Adoro te devote

Thomas Aquinas (um 1224 - 1274)

Lateinisch:

Adoro te devote, latens deitas,
Quæ sub his figuris vere latitas;
Tibi se cor meum totum subicit,
Quia te contemplans totum deficit.

Visus, gustus, tactus in te fallitur,
Sed auditu solo tute creditur;
Credo, quidquid dixit Dei filius,
Verbo veritatis nihil verius.

In cruce latebat sola deitas,
Sed hic latet simul et humanitas;
Ambo tamen credens atque confitens
Peto, quod petivit latro pænitens.

Plagas sicut Thomas non intueor,
Deum tamen meum te confiteor;
Fac me tibi semper magis credere,
In te spem habere, te diligere.

O memoriale mortis Domini,
Panis vivus vitam præstans homini,
Præsta meæ menti de te vivere
Et te illi semper dulce sapere.

Pie pellicane, Iesu Domine,
Me immundum munda tuo sanguine,
Cuius una stilla salvum facere
Totum mundum posset omni scelere.

Iesu, quem velatum nunc aspicio,
Quando fiet illud, quod tam sitio?
Ut te revelata cernens facie
Visu sim beatus tuae gloriae.

Deutsch:

Ich bete dich ergeben, verborgne Gottheit, an,
Die in diesen formen ganz sich bergen kann,
Die mein ganzes sinnen immerdar regiert,
Da es, dich betrachtend, sich in dir verliert.
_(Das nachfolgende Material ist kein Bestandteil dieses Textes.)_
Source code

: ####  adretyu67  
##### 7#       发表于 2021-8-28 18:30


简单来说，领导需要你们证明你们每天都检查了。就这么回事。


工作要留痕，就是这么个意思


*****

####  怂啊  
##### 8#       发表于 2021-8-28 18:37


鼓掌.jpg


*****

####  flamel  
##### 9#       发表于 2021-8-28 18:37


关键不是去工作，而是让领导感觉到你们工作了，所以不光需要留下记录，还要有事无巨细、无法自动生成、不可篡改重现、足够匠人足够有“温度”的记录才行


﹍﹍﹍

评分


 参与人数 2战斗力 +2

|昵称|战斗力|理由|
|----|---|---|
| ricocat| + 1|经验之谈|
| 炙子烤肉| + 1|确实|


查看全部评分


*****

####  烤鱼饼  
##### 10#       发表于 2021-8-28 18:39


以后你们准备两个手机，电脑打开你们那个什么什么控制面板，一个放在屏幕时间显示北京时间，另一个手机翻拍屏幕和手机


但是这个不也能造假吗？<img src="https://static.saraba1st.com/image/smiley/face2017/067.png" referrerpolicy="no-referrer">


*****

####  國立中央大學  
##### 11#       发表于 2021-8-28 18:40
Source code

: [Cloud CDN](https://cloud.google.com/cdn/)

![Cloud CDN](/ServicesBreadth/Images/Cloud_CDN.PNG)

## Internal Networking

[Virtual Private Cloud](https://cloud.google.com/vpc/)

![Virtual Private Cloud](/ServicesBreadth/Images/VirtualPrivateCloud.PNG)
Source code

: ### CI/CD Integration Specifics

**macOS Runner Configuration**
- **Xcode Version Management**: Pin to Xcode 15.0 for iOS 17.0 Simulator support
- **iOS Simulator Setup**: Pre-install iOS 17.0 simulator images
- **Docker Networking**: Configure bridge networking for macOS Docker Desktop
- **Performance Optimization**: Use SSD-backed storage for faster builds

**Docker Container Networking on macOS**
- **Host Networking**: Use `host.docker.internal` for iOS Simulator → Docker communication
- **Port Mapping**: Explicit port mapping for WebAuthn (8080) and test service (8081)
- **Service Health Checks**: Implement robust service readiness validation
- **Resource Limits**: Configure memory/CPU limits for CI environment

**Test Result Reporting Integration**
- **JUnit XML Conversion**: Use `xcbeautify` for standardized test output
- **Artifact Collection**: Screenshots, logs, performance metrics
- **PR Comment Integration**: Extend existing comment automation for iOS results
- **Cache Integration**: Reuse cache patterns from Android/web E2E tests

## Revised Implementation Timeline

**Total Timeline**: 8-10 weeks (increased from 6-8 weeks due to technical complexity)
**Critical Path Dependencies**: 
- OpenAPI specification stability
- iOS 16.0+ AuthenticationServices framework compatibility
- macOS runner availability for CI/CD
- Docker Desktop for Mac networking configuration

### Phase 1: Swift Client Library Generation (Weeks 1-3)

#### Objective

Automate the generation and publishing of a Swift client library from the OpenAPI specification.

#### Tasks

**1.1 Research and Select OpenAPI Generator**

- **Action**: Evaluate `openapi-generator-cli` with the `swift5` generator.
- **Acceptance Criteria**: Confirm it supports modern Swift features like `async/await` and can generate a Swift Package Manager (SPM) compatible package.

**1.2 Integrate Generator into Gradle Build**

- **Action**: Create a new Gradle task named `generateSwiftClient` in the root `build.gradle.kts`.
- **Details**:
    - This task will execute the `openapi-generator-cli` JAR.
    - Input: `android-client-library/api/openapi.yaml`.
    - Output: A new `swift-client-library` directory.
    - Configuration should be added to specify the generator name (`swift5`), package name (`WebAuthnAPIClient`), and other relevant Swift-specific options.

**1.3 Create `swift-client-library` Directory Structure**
Sehen, schmecken, tasten bleiben in dir blind,
Nur allein im hören glaubens stützen sind.
Denn ich glaube, weil es sagte Gottes Sohn,
Da kein sagen wahrer als der wahrheit ton.

Blieb am kreuz verborgen seine göttlichkeit,
Birgt sich hier zugleich auch seine menschlichkeit:
Glaubend und bekennend dennoch beider statt,
Bitt ich, was der schächer einst erbeten hat.

Wenn mein blick die male nicht wie Thomas kennt,
Dennoch all mein denken meinen Gott bekennt.
Mach, dass dich mein glauben immer tiefer ehrt,
Sich in dir mein hoffen, meine liebe mehrt.

Hehres angedenken an des herren tod,
Gibst dem menschen leben, o lebendiges brot:
Schenke meinem geiste dir zu leben stets,
Deine süsse speise hier zu schmecken stets.

Pelikan der gnade, Jesus, höchstes gut,
Mich unreinen wasche rein in deinem blut,
Dessen nur ein tropfen aus der sünde bann
Alle weltenkreise ganz erlösen kann.

Jesus, den verhüllt nur jetzt mein auge sieht,
Wann geschieht, wonach mich all mein sehnen zieht:
Dass ich unverhüllt dir schau ins angesicht
Und im schauen selig bin in deinem licht.

Deutsch von Friedrich Wolters(1876 – 1930)

fontes

Guido Maria Dreves, Clemens Blume, Ein Jahrtausend Lateinischer Hymnendichtung I, S. 359
Friedrich Wolters, Hymnen und Sequenzen, S. 143f.

scholia / marginalia

Oratio in Praesentia Corporis Christi

Lobgesang zum heiligsten Altrassakrament

Im Jahre 1264 führte Papst Urban IV. das Fronleichnamsfest ein. Mit der Abfassung des Officiums beauftragte er Thomas von Aquin. Für die Tagzeiten verfasste dieser Hymnen, zur Vesper "Pange, lingua, gloriosi corporis mysterium", zur Matutin "Sacris solemnis iuncta sint gaudia" und zu den Laudes "Verbum supernum prodiens". Für die Messe des Fronleichnamsfestes verfasste er die Sequenz "Lauda, Sion, salvatorem". In den Umkreis dieser Schöpfungen gehören ferner das "Adoro te devote" und das "Ave, verum".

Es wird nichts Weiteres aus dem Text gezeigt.